#### [Entries shown]
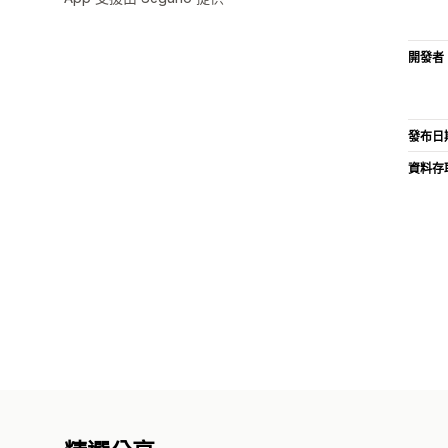
開發者
發布日
資料存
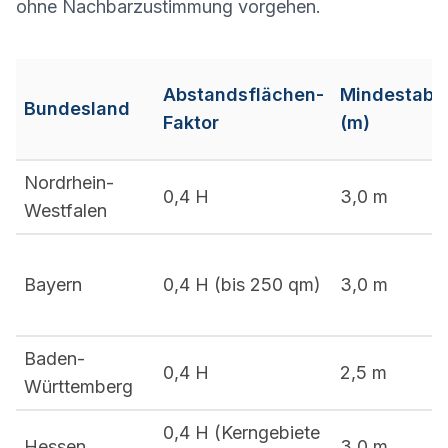
ohne Nachbarzustimmung vorgehen.
Abstandsflächen-
Mindestabs
Bundesland
Faktor
(m)
Nordrhein-
0,4 H
3,0 m
Westfalen
Bayern
0,4 H (bis 250 qm)
3,0 m
Baden-
0,4 H
2,5 m
Württemberg
0,4 H (Kerngebiete
Hessen
3,0 m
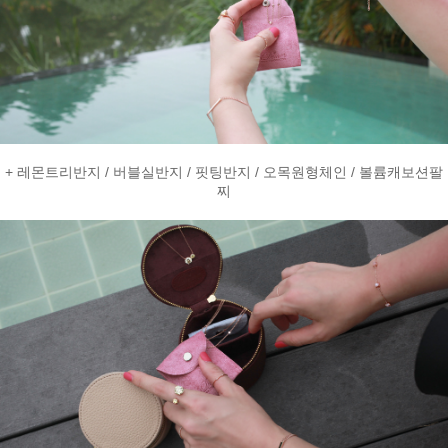
+ 레몬트리반지 / 버블실반지 / 핏팅반지 / 오목원형체인 / 볼륨캐보션팔
찌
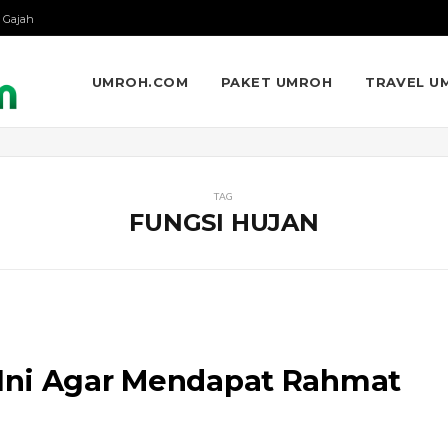
 Gajah
UMROH.COM
PAKET UMROH
TRAVEL U
TAG
FUNGSI HUJAN
Ini Agar Mendapat Rahmat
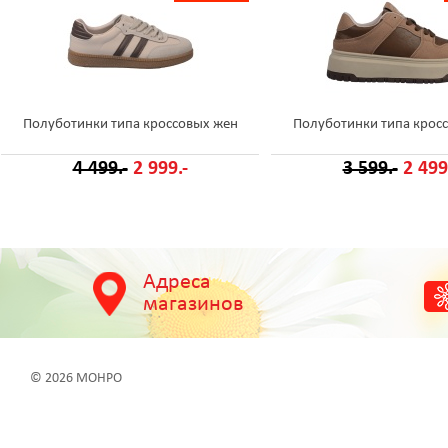
Полуботинки типа кроссовых жен
Полуботинки типа крос
4 499.-
2 999.-
3 599.-
2 499
Адреса
магазинов
© 2026 МОНРО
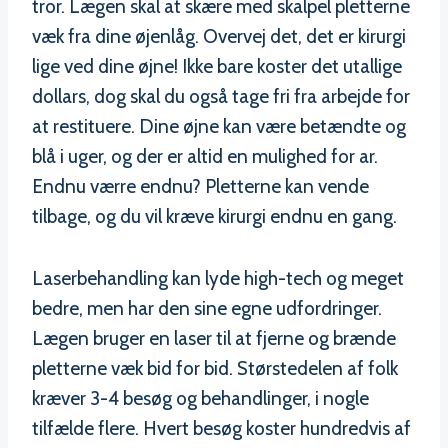
tror. Lægen skal at skære med skalpel pletterne
væk fra dine øjenlåg. Overvej det, det er kirurgi
lige ved dine øjne! Ikke bare koster det utallige
dollars, dog skal du også tage fri fra arbejde for
at restituere. Dine øjne kan være betændte og
blå i uger, og der er altid en mulighed for ar.
Endnu værre endnu? Pletterne kan vende
tilbage, og du vil kræve kirurgi endnu en gang.
Laserbehandling kan lyde high-tech og meget
bedre, men har den sine egne udfordringer.
Lægen bruger en laser til at fjerne og brænde
pletterne væk bid for bid. Størstedelen af folk
kræver 3-4 besøg og behandlinger, i nogle
tilfælde flere. Hvert besøg koster hundredvis af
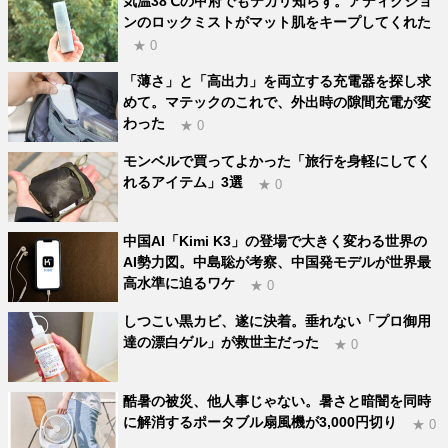
気温38℃の甲府でもテカリ知らず。アディクショ
ンのロックミストがマット肌をキープしてくれた
★ 0
「薄さ」と「高出力」を両立する充電器を探し求
めて。マテックのこれで、外出時の隙間充電が変
わった
★ 0
モンベルで買ってよかった「旅行を身軽にしてく
れるアイテム」3選
★ 0
中国AI「Kimi K3」の登場で大きく変わる世界の
AI勢力図。中島聡が考察、中国発モデルが世界最
高水準に迫るワケ
★ 0
しつこい黒カビ、遂に決着。垂れない「プロ御用
達の漂白ゲル」が救世主だった
★ 0
酷暑の被災、他人事じゃない。暑さと暗闇を同時
に解消するポータブル扇風機が3,000円切り
★ 0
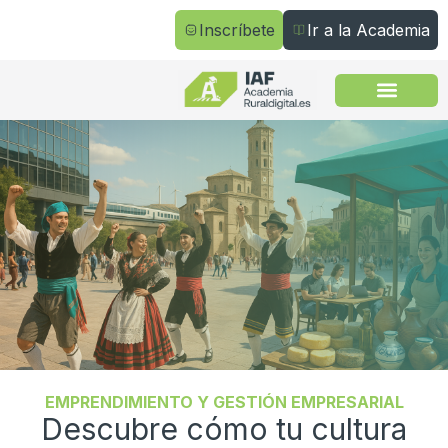
Inscríbete
Ir a la Academia
Todos los cursos
EMPRENDIMIENTO Y GESTIÓN EMPRESARIAL
Descubre cómo tu cultura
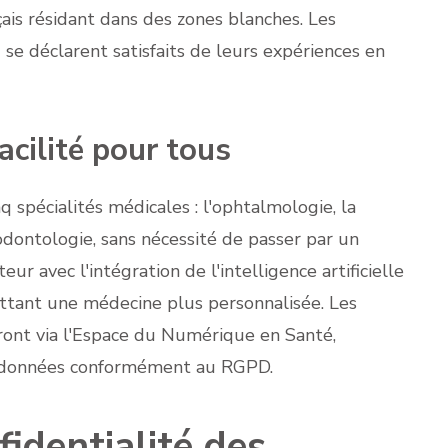
ais résidant dans des zones blanches. Les
se déclarent satisfaits de leurs expériences en
acilité pour tous
nq spécialités médicales : l'ophtalmologie, la
l'odontologie, sans nécessité de passer par un
ur avec l'intégration de l'intelligence artificielle
ettant une médecine plus personnalisée. Les
ront via l'Espace du Numérique en Santé,
es données conformément au RGPD.
fidentialité des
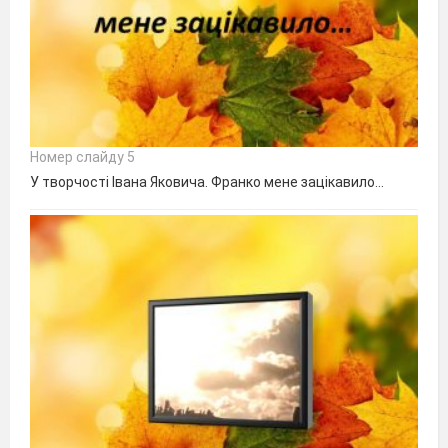
Номер слайду 5
У творчості Івана Яковича. Франко мене зацікавило…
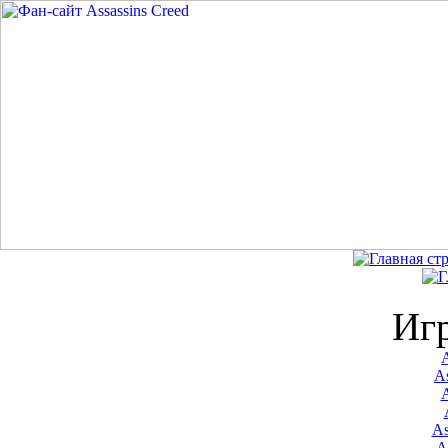
Иг
A
As
As
A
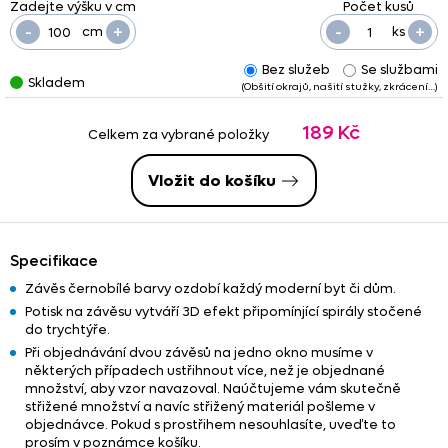
-
+
-
+
cm
ks
Bez služeb
Se službami
Skladem
(Obšití okrajů, našití stužky, zkrácení…)
189 Kč
Celkem za vybrané položky
Vložit do košíku
Specifikace
Závěs černobílé barvy ozdobí každý moderní byt či dům.
Potisk na závěsu vytváří 3D efekt připomínjící spirály stočené
do trychtýře.
Při objednávání dvou závěsů na jedno okno musíme v
některých případech ustřihnout více, než je objednané
množství, aby vzor navazoval. Naúčtujeme vám skutečně
střižené množství a navíc střižený materiál pošleme v
objednávce. Pokud s prostřihem nesouhlasíte, uveďte to
prosím v poznámce košíku.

#### [Task item]
Produce the data again character for character, with the images left out.

#### [Completed exercise]
開發者
發布日
資料存
ohne Nachbarzustimmung vorgehen.
Abstandsflächen-
Mindestabs
Bundesland
Faktor
(m)
Nordrhein-
0,4 H
3,0 m
Westfalen
Bayern
0,4 H (bis 250 qm)
3,0 m
Baden-
0,4 H
2,5 m
Württemberg
0,4 H (Kerngebiete
Hessen
3,0 m
+ 레몬트리반지 / 버블실반지 / 핏팅반지 / 오목원형체인 / 볼륨캐보션팔
찌
 Gajah
UMROH.COM
PAKET UMROH
TRAVEL U
TAG
FUNGSI HUJAN
Ini Agar Mendapat Rahmat
Полуботинки типа кроссовых жен
Полуботинки типа крос
4 499.-
2 999.-
3 599.-
2 499
Адреса
магазинов
© 2026 МОНРО
tror. Lægen skal at skære med skalpel pletterne
væk fra dine øjenlåg. Overvej det, det er kirurgi
lige ved dine øjne! Ikke bare koster det utallige
dollars, dog skal du også tage fri fra arbejde for
at restituere. Dine øjne kan være betændte og
blå i uger, og der er altid en mulighed for ar.
Endnu værre endnu? Pletterne kan vende
tilbage, og du vil kræve kirurgi endnu en gang.
Laserbehandling kan lyde high-tech og meget
bedre, men har den sine egne udfordringer.
Lægen bruger en laser til at fjerne og brænde
pletterne væk bid for bid. Størstedelen af folk
kræver 3-4 besøg og behandlinger, i nogle
tilfælde flere. Hvert besøg koster hundredvis af
気温38℃の甲府でもテカリ知らず。アディクショ
ンのロックミストがマット肌をキープしてくれた
★ 0
「薄さ」と「高出力」を両立する充電器を探し求
めて。マテックのこれで、外出時の隙間充電が変
わった
★ 0
モンベルで買ってよかった「旅行を身軽にしてく
れるアイテム」3選
★ 0
中国AI「Kimi K3」の登場で大きく変わる世界の
AI勢力図。中島聡が考察、中国発モデルが世界最
高水準に迫るワケ
★ 0
しつこい黒カビ、遂に決着。垂れない「プロ御用
達の漂白ゲル」が救世主だった
★ 0
酷暑の被災、他人事じゃない。暑さと暗闇を同時
に解消するポータブル扇風機が3,000円切り
★ 0
Inscríbete
Ir a la Academia
Todos los cursos
EMPRENDIMIENTO Y GESTIÓN EMPRESARIAL
Descubre cómo tu cultura
ais résidant dans des zones blanches. Les
se déclarent satisfaits de leurs expériences en
acilité pour tous
nq spécialités médicales : l'ophtalmologie, la
l'odontologie, sans nécessité de passer par un
ur avec l'intégration de l'intelligence artificielle
ettant une médecine plus personnalisée. Les
ront via l'Espace du Numérique en Santé,
es données conformément au RGPD.
fidentialité des
Номер слайду 5
У творчості Івана Яковича. Франко мене зацікавило…
Иг
A
As
As
A
-
+
-
+
cm
ks
Bez služeb
Se službami
Skladem
(Obšití okrajů, našití stužky, zkrácení…)
189 Kč
Celkem za vybrané položky
Vložit do košíku
Specifikace
Závěs černobílé barvy ozdobí každý moderní byt či dům.
Potisk na závěsu vytváří 3D efekt připomínjící spirály stočené
do trychtýře.
Při objednávání dvou závěsů na jedno okno musíme v
některých případech ustřihnout více, než je objednané
množství, aby vzor navazoval. Naúčtujeme vám skutečně
střižené množství a navíc střižený materiál pošleme v
objednávce. Pokud s prostřihem nesouhlasíte, uveďte to
prosím v poznámce košíku.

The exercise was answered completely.